ACTIVITY ::
Each line below is to be repeated exactly; any picture is to be left out.

DATA SECTION ::
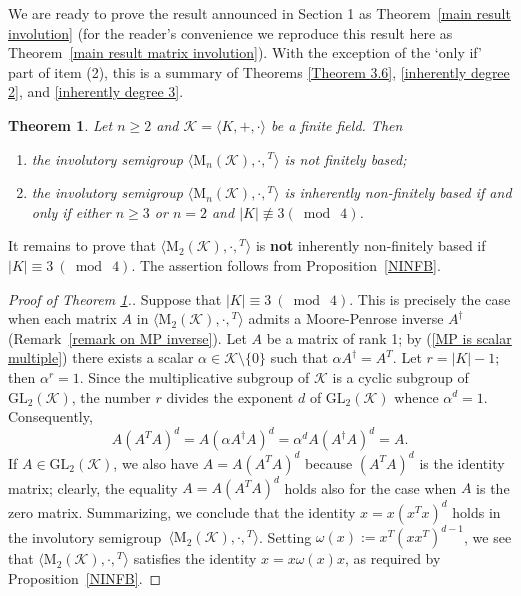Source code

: \documentclass[11pt,reqno]{amsart}
\numberwithin{equation}{section}
\newtheorem{Thm}{Theorem}[section]
\theoremstyle{remark}
\def\om{\omega}
\def\sm{semi\-group}
\begin{document}
We are ready to prove the result announced in Section 1 as
Theorem~\ref{main result involution} (for the reader's convenience
we reproduce this result here as Theorem~\ref{main result matrix
involution}). With the exception of the `only if' part of item
(2), this is a summary of Theorems \ref{Theorem 3.6},
\ref{inherently degree 2}, and \ref{inherently degree 3}.
\begin{Thm}\label{main result matrix involution} Let $n\ge 2$ and
$\mathcal{K}=\langle K,+,\cdot\rangle$ be a finite field. Then
\begin{enumerate}
\item the involutory semigroup $\langle \mathrm{M}_n(\mathcal{K}),\cdot,{}^T\rangle$
is not finitely based;
\item the involutory semigroup $\langle \mathrm{M}_n(\mathcal{K}),\cdot,{}^T\rangle$
is inherently non-finitely based if and only if either $n\ge 3$ or
$n=2$ and $\vert K\vert\mathrel{\not\equiv 3} (\bmod\ 4)$.
\end{enumerate}
\end{Thm}
It remains to prove that
$\langle\mathrm{M}_2(\mathcal{K}),\cdot,{}^T\rangle$ is
\textbf{not} inherently non-finitely based if $\vert K\vert\equiv
3\ (\bmod\ 4)$. The assertion follows from
Proposition~\ref{NINFB}.


\begin{proof}[Proof of Theorem \ref{main result matrix involution}.]
Suppose that $\vert K\vert\equiv 3\ (\bmod\ 4)$. This is precisely
the case when each matrix $A$ in
$\langle\mathrm{M}_2(\mathcal{K}),\cdot,{}^T\rangle$ admits a
Moore-Penrose inverse $A^\dag$ (Remark~\ref{remark on MP
inverse}). Let $A$ be a matrix of rank 1; by (\ref{MP is scalar
multiple}) there exists a scalar $\alpha\in
\mathcal{K}\setminus\{0\}$ such that $\alpha A^\dag= A^T$. Let
$r=\vert K\vert -1$; then $\alpha^r=1$. Since the multiplicative
subgroup of $\mathcal{K}$ is a cyclic subgroup of
$\mathrm{GL}_2(\mathcal{K})$, the number $r$ divides the exponent
$d$ of $\mathrm{GL}_2(\mathcal{K})$ whence $\alpha^d=1$.
Consequently,
$$A(A^TA)^d= A(\alpha A^\dag A)^d=\alpha^d A(A^\dag A)^d=A.$$
If $A\in\mathrm{GL}_2(\mathcal{K})$, we also have $A=A(A^TA)^d$
because $(A^TA)^d$ is the identity matrix; clearly, the equality
$A=A(A^TA)^d$ holds also for the case when $A$ is the zero matrix.
Summarizing, we conclude that the identity $x=x(x^Tx)^d$ holds in
the involutory \sm\
$\langle\mathrm{M}_2(\mathcal{K}),\cdot,{}^T\rangle$. Setting
$\om(x):=x^T(xx^T)^{d-1}$, we see that
$\langle\mathrm{M}_2(\mathcal{K}),\cdot,{}^T\rangle$ satisfies the
identity $x=x\om(x)x$, as required by Proposition~\ref{NINFB}.
\end{proof}
\end{document}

RESPONSE ::
Source code

: \documentclass[11pt,reqno]{amsart}
\numberwithin{equation}{section}
\newtheorem{Thm}{Theorem}[section]
\theoremstyle{remark}
\def\om{\omega}
\def\sm{semi\-group}
\begin{document}
We are ready to prove the result announced in Section 1 as
Theorem~\ref{main result involution} (for the reader's convenience
we reproduce this result here as Theorem~\ref{main result matrix
involution}). With the exception of the `only if' part of item
(2), this is a summary of Theorems \ref{Theorem 3.6},
\ref{inherently degree 2}, and \ref{inherently degree 3}.
\begin{Thm}\label{main result matrix involution} Let $n\ge 2$ and
$\mathcal{K}=\langle K,+,\cdot\rangle$ be a finite field. Then
\begin{enumerate}
\item the involutory semigroup $\langle \mathrm{M}_n(\mathcal{K}),\cdot,{}^T\rangle$
is not finitely based;
\item the involutory semigroup $\langle \mathrm{M}_n(\mathcal{K}),\cdot,{}^T\rangle$
is inherently non-finitely based if and only if either $n\ge 3$ or
$n=2$ and $\vert K\vert\mathrel{\not\equiv 3} (\bmod\ 4)$.
\end{enumerate}
\end{Thm}
It remains to prove that
$\langle\mathrm{M}_2(\mathcal{K}),\cdot,{}^T\rangle$ is
\textbf{not} inherently non-finitely based if $\vert K\vert\equiv
3\ (\bmod\ 4)$. The assertion follows from
Proposition~\ref{NINFB}.


\begin{proof}[Proof of Theorem \ref{main result matrix involution}.]
Suppose that $\vert K\vert\equiv 3\ (\bmod\ 4)$. This is precisely
the case when each matrix $A$ in
$\langle\mathrm{M}_2(\mathcal{K}),\cdot,{}^T\rangle$ admits a
Moore-Penrose inverse $A^\dag$ (Remark~\ref{remark on MP
inverse}). Let $A$ be a matrix of rank 1; by (\ref{MP is scalar
multiple}) there exists a scalar $\alpha\in
\mathcal{K}\setminus\{0\}$ such that $\alpha A^\dag= A^T$. Let
$r=\vert K\vert -1$; then $\alpha^r=1$. Since the multiplicative
subgroup of $\mathcal{K}$ is a cyclic subgroup of
$\mathrm{GL}_2(\mathcal{K})$, the number $r$ divides the exponent
$d$ of $\mathrm{GL}_2(\mathcal{K})$ whence $\alpha^d=1$.
Consequently,
$$A(A^TA)^d= A(\alpha A^\dag A)^d=\alpha^d A(A^\dag A)^d=A.$$
If $A\in\mathrm{GL}_2(\mathcal{K})$, we also have $A=A(A^TA)^d$
because $(A^TA)^d$ is the identity matrix; clearly, the equality
$A=A(A^TA)^d$ holds also for the case when $A$ is the zero matrix.
Summarizing, we conclude that the identity $x=x(x^Tx)^d$ holds in
the involutory \sm\
$\langle\mathrm{M}_2(\mathcal{K}),\cdot,{}^T\rangle$. Setting
$\om(x):=x^T(xx^T)^{d-1}$, we see that
$\langle\mathrm{M}_2(\mathcal{K}),\cdot,{}^T\rangle$ satisfies the
identity $x=x\om(x)x$, as required by Proposition~\ref{NINFB}.
\end{proof}
\end{document}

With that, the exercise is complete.